Q: You arrived here in 1993 as the head of public services. What was the library environment like then? What do you remember about being here for the first time?

DL: When I interviewed for the position, the library was in Taylor Hall, and this building was nearing completion. The decision made by Executive Vice Chancellor Bill Plater, Chancellor Jerry Bepko and Barbara Fischler, who was then the library director, was that the library was going to be good based on its technology and not on its collections. We were leading edge in terms of the technology. We put more workstations in a library than anybody had ever installed. They were developing an interface to all these computers that would not only provide access to library resources but also have word processing and spreadsheets and PowerPoint and those kinds of things. That was really unique. So the library at that time was leading-edge technology, and very exciting in that way. That’s what really drew me here.

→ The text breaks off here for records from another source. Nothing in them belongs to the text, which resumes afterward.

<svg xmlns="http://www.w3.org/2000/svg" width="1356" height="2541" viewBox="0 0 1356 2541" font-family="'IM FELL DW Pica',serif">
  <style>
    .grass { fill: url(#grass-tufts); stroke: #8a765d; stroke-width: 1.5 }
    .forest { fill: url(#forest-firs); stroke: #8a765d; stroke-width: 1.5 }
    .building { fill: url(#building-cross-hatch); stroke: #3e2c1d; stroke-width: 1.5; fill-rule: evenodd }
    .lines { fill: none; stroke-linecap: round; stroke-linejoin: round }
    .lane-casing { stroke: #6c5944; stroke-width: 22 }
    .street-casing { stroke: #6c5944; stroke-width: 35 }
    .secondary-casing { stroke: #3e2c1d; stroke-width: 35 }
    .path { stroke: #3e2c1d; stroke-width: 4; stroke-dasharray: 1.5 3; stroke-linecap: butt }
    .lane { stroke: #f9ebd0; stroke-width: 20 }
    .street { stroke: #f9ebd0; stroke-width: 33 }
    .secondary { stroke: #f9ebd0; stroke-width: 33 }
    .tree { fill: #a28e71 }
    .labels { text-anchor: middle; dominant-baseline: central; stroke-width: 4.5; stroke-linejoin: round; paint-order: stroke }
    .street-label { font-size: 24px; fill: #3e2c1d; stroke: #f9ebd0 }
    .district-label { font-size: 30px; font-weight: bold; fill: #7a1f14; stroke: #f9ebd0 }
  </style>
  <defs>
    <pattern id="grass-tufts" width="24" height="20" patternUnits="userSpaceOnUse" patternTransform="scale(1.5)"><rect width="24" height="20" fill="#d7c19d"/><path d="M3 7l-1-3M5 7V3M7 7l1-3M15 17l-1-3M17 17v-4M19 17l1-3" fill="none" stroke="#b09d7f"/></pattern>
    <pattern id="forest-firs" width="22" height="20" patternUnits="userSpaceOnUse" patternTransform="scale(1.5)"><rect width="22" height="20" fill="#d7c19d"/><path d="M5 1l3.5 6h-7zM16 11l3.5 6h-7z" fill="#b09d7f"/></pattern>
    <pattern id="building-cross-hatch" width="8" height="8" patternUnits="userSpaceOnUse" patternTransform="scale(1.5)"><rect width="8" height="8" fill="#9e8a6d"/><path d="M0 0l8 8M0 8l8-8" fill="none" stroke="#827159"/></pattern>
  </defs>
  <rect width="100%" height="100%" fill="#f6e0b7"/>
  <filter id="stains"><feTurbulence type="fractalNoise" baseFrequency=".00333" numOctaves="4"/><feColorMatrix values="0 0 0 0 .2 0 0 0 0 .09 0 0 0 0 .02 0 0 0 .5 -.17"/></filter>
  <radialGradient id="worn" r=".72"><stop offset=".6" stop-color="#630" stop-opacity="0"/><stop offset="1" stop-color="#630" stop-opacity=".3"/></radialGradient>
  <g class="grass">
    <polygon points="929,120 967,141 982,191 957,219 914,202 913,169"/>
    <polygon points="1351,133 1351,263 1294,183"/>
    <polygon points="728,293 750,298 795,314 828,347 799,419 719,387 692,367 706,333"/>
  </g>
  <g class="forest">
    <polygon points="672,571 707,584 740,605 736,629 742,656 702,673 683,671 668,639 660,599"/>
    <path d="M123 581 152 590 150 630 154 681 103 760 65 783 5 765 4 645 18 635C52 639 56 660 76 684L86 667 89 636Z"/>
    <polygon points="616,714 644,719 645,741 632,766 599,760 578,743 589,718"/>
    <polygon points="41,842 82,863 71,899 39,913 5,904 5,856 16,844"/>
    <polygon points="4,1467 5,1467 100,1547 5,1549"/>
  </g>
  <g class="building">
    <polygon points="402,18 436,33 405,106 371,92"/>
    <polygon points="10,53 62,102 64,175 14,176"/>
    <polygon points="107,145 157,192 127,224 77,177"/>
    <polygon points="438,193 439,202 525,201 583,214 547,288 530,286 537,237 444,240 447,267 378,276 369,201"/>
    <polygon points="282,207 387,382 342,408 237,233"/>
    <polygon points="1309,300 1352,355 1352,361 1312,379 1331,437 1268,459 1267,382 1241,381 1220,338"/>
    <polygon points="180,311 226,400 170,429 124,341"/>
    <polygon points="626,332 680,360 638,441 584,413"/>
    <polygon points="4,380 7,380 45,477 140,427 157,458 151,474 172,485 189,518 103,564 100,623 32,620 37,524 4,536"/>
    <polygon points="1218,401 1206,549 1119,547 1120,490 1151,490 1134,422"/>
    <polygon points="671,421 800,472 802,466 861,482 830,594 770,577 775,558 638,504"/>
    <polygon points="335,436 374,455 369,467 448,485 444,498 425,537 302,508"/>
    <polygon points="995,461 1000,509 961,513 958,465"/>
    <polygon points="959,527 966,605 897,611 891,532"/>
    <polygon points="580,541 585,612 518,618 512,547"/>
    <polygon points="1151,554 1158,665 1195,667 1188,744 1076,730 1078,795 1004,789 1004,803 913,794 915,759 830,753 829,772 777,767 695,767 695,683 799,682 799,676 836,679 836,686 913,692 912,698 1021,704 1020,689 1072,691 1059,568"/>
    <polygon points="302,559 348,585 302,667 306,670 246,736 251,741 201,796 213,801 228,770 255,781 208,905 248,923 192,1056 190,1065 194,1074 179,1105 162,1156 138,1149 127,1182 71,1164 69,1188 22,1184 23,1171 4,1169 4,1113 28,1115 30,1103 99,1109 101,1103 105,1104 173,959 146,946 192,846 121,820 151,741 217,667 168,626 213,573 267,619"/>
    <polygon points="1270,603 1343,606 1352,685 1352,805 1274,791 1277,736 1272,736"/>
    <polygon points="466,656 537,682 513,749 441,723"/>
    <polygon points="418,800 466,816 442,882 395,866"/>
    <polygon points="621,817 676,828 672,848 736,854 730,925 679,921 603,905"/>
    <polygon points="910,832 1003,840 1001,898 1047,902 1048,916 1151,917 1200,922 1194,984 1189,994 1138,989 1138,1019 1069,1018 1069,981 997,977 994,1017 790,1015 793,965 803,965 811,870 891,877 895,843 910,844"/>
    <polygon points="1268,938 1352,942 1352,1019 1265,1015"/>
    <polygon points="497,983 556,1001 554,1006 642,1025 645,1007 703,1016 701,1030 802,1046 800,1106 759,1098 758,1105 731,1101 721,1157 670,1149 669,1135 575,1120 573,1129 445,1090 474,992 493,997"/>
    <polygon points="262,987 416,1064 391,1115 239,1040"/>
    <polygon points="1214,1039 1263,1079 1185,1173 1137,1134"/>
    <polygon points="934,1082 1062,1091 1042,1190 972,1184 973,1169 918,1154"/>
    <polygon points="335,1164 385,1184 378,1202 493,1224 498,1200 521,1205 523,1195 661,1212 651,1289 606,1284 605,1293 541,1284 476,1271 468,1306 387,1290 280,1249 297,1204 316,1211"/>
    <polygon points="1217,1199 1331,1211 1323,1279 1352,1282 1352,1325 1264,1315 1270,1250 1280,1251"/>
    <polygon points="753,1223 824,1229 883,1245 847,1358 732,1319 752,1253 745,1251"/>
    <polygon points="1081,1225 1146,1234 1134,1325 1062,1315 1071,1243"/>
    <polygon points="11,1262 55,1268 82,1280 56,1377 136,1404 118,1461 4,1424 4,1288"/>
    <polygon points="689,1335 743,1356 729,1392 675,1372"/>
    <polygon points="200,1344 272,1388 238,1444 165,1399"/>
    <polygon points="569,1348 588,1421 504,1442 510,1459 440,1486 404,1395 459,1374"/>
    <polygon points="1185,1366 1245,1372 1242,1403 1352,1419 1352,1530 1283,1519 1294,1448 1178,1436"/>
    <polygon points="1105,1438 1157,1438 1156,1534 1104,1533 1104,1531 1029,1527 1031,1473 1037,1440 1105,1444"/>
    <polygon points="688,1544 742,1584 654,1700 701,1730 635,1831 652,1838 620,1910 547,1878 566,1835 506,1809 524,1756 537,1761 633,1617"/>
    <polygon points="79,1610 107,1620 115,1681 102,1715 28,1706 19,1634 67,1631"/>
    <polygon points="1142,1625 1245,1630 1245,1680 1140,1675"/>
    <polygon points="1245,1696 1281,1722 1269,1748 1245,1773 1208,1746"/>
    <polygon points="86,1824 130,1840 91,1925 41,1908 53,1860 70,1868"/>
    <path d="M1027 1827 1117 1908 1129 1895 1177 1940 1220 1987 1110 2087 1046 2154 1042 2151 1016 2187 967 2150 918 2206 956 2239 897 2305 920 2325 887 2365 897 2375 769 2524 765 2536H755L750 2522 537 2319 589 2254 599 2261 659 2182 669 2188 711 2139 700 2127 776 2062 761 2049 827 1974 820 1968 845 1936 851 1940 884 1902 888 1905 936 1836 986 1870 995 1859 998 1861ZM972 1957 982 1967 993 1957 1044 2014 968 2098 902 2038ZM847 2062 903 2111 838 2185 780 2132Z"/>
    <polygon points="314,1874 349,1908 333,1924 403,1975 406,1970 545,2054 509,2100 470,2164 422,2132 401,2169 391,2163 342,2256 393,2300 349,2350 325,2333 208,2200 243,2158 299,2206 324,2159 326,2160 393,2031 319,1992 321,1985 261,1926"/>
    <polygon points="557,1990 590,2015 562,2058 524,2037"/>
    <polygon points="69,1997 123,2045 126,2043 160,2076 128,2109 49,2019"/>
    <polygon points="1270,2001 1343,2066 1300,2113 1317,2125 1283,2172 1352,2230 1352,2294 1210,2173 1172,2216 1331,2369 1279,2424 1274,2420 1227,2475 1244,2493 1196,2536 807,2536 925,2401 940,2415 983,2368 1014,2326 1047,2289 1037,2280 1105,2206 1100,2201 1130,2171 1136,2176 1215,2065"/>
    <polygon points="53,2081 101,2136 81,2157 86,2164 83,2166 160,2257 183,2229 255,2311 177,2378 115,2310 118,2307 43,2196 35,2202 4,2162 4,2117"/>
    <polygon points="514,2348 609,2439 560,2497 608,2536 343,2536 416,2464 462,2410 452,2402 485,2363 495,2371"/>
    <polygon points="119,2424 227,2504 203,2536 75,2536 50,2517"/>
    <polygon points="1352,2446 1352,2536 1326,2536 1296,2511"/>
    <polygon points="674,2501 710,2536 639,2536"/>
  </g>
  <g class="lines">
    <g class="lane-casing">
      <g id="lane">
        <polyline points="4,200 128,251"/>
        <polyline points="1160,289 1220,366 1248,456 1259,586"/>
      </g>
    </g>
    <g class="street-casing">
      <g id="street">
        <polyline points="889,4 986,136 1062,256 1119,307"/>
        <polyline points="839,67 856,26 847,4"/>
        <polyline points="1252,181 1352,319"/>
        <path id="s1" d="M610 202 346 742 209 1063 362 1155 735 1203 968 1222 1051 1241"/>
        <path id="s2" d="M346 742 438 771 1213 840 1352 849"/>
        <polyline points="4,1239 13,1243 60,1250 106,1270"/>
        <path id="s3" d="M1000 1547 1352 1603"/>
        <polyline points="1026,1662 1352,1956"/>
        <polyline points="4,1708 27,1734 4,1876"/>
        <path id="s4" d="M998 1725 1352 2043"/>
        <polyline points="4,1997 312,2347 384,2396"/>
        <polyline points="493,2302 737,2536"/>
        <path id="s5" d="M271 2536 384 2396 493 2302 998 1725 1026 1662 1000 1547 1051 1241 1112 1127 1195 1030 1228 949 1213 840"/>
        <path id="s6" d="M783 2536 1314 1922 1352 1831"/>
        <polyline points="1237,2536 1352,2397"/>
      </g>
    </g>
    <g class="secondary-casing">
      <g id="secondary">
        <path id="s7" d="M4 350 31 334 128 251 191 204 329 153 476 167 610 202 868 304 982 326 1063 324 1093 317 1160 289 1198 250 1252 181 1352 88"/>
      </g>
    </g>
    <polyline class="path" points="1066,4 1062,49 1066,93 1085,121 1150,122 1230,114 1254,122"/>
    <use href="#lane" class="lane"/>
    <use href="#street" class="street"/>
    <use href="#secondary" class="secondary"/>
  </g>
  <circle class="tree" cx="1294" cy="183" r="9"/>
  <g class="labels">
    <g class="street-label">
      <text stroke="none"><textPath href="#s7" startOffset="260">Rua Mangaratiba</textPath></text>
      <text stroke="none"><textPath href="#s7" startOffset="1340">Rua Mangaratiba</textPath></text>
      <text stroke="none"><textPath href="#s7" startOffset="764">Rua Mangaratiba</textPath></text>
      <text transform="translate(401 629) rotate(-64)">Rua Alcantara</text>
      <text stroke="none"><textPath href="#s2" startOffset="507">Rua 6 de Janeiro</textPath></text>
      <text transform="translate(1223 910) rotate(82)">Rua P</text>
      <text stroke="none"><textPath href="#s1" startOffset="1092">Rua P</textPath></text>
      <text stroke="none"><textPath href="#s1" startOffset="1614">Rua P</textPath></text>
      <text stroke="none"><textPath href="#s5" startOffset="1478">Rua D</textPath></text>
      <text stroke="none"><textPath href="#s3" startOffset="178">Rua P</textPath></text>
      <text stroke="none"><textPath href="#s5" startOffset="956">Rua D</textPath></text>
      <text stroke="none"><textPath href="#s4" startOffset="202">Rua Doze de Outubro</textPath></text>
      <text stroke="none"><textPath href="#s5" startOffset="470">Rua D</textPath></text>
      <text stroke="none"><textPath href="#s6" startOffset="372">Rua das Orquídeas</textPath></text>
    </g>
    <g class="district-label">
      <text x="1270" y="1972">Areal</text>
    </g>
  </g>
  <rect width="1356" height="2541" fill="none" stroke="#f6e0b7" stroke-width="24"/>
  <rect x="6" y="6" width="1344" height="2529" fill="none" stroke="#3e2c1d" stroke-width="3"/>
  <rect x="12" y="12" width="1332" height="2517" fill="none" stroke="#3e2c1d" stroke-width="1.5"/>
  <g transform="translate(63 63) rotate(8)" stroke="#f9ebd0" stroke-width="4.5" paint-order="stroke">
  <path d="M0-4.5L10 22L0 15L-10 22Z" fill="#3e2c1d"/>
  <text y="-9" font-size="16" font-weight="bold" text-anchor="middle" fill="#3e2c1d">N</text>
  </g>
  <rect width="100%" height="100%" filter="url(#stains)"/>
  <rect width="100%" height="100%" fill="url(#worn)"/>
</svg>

We’ve always been technologically in front of the curve. We have more tech talent than most libraries our size. When this library was new, we would get people to come see us all the time because it really was the most technologically sophisticated library in the country. It was a really exciting place to be.

Q: I was going to ask if you could build the library from scratch, if you’d do anything differently. Maybe you wouldn’t.

DL: There are some things you would do differently, sure, but the vision that went into building this building and bringing the technology into it was really quite exceptional. I can say that because it wasn’t my doing. The building project cost about $37 million, and something like $2 million was the data infrastructure. At every level, that’s a really bold thing to do.

Q: That was 25 years ago. What will this look like 25 years from now?

DL: That’s a pretty dangerous thing to make a prediction on, because you don’t know what higher ed is going to look like 25 years from now. So, if there’s a campus, which I would expect there will be, I would expect that the library will be a physical place. What we do as a physical place now is often just to give students and, to a lesser extent, faculty, a place to do their academic work. I think that will not go away. We’ll have a few books around – there’s some really interesting research showing that even though students don’t use printed books, being around them makes them feel more scholarly. The library is also the place where you can have common tools that are available to the whole campus. We got a small grant to get a couple of 3-D printers, and we just got one to put in a small virtual reality lab.

Librarians will be much more engaged in the research process and still be engaged with instructional activities. Information literacy is about combating fake news at some level, whether that fake news is in Facebook or old historical documents. It will undoubtedly be more technologically mediated, though it’s hard to know how much artificial intelligence will impact the ability of people to find information. When I started out as a reference librarian in the ’70s, we would take calls in the evening to settle bar bets. You tell that to people coming up these days, they just laugh. Why didn’t they ask their phones?  

Q: So, what does a retired librarian do? Are you going to stay out of libraries for a while?

DL: (Laughs) Not initially. I have a bunch of speaking gigs lined up for the next six months or so, and I have a couple of projects. The kinds of changes in the scholarly environment that I talked about are probably things I’ll continue to work on. I probably won’t do it 40 or 50 hours a week, but I won’t walk away entirely. I’ve seen Facebook posts that say “retired, playing golf.” I’m not going there.

Q: And you’ll keep swimming? I understand you’re a masters swimmer.

DL: It’s one of the reasons I stayed at IUPUI, because we have the best pool in the world and probably one of the better masters clubs in the country. It’s a useful way to keep yourself sane. I’m a much less pleasant person if I don’t swim.

Q: So when you’re turning laps, you’re not thinking about journal budgets.

DL: You can do that a little, but if you get too involved in what you’re thinking, you run into the end of the pool.